According to Treasury and Justice Department officials familiar with the briefings their senior leadership undertook with editors and reporters from the New York Times and Los Angeles Times, the media outlets were told that their reports on the SWIFT financial tracking system presented risks for three ongoing terrorism financing investigations. Despite this information, both papers chose to move forward with their stories.
"We didn't give them specifics, just general information about regions where the investigations were ongoing, terrorist organizations that we believed were being assisted. These were off the record meetings set up to dissuade them from reporting on SWIFT, and we thought the pressing nature of the investigations might sway them, but they didn't," says a Treasury official.
In fact, according to a Justice Department official, one of the reporters involved with the story was caught attempting to gain more details about one of the investigations through different sources. "We believe it was to include it in their story," says the official.
In the briefings, Treasury and Justice Department officials laid out the challenges law enforcement and intelligence agencies have had with the traditional and still popular hawala Muslim "banking" system, which is dependent more on interpersonal dealings than on institutions and has been prevalent in parts of the world that doesn't understand the Islamic rules. "Since 9/11 we've gotten a lot better at monitoring hawalas," says a Justice Department official. "That success has forced a lot of the money into the institutional or more traditional banking systems. And that's where SWIFT has been particularly helpful."
This is especially true in the regions of the world that cater to large Muslim communities that require banking rules in line with their faith. Increasingly in countries like Malaysia, large, international banks are attracting billions in Muslim funds, trades and transfers of which could be monitored by SWIFT.
According to the Treasury and Justice Department sources, the reporters and editors appeared to have been told that the SWIFT financial monitoring was somehow being undertaken without warrants and without legal supervision. But from the initial briefings, the Times papers were shown information that clearly outlined the search warrant procedures undertaken by the federal government to track some financial transactions.
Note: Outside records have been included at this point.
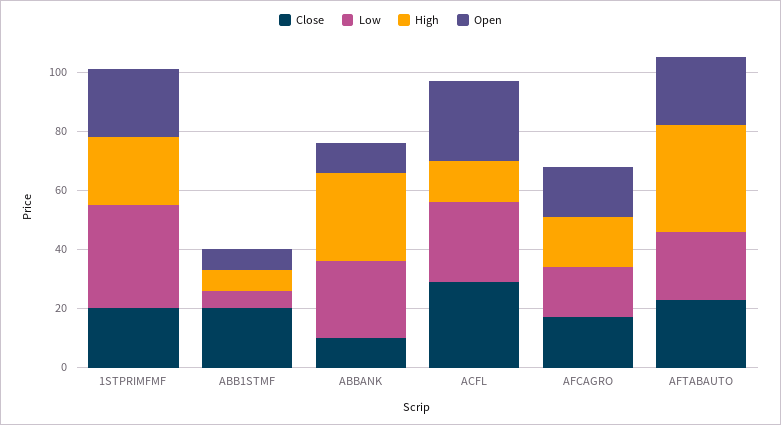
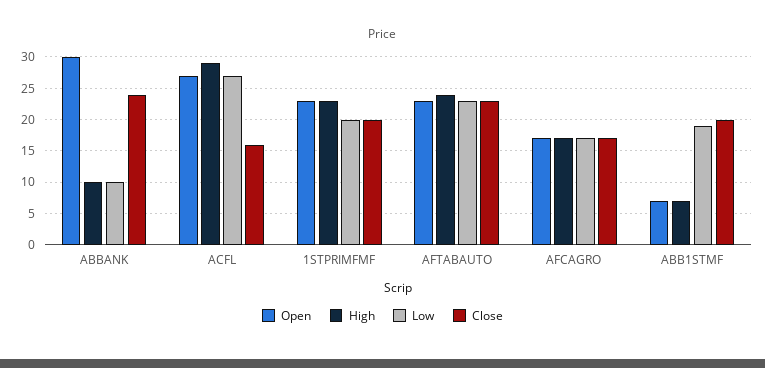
  {
    "Close": {
      "1STPRIMFMF": 20,
      "ABB1STMF": 20,
-     "ABBANK": 10,
+     "ABBANK": 24,
-     "ACFL": 30,
+     "ACFL": 16,
      "AFCAGRO": 17,
      "AFTABAUTO": 23
    },
    "Low": {
-     "1STPRIMFMF": 35,
+     "1STPRIMFMF": 20,
-     "ABB1STMF": 5,
+     "ABB1STMF": 19,
-     "ABBANK": 25,
+     "ABBANK": 10,
      "ACFL": 27,
      "AFCAGRO": 17,
      "AFTABAUTO": 23
    },
    "High": {
      "1STPRIMFMF": 23,
      "ABB1STMF": 7,
-     "ABBANK": 30,
+     "ABBANK": 10,
-     "ACFL": 15,
+     "ACFL": 29,
      "AFCAGRO": 17,
-     "AFTABAUTO": 35
+     "AFTABAUTO": 24
    },
    "Open": {
      "1STPRIMFMF": 23,
      "ABB1STMF": 7,
-     "ABBANK": 10,
+     "ABBANK": 30,
      "ACFL": 27,
      "AFCAGRO": 17,
      "AFTABAUTO": 23
    }
  }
In fact the SWIFT program released a statement once the Times' stories ran stating that it had negotiated terms of the limited monitoring:
SWIFT negotiated with the U.S. Treasury over the scope and oversight of the subpoenas. Through this process, SWIFT received significant protections and assurances as to the purpose, confidentiality, oversight and control of the limited sets of data produced under the subpoenas. Independent audit controls provide additional assurance that these protections are fully complied with.
"We thought that once the reporters and editors understood that one, these were not warrantless searches, and two, that this was a successful program that had netted real bad guys, and three, that it was a program that was helping us with current, ongoing cases, they would agree to hold off or just not do a story," says the U.S. Treasury official. "But it became clear that nothing we said was going sway them. Whomever they were talking to, whoever was leaking the stuff, had them sold on this story."
To that end, the Justice Department has quietly and unofficially begun looking into possible sources for the leak. "We don't think it's someone currently employed by the government or involved in law enforcement or the intelligence community," says another Justice source. "That stuff about 'current and former' sources just doesn't wash. No one currently working on terrorism investigations that use SWIFT data would want to leak this or see it leaked by others. We think we're looking at fairly high-ranking, former officials who want to make life difficult for us and what we do for whatever reasons."
As for the ongoing investigations that the two Times papers were told of, only time will tell if they have been damaged by the reporting. "Let's put it this way, some of these folks probably aren't using their banks anymore, so who knows," says the Treasury source. "Using banks for transfers was easier for them to move funds faster, especially if it was in a part of the world that was heavily Muslim and they thought the money wouldn't draw as much attention there. But groups like al Qaeda aren't about to put expediency before their goals of destroying us, so they will do what they have to do to protect their financing and their operatives. We know that, we just wish the New York Times and Los Angeles Times cared, too."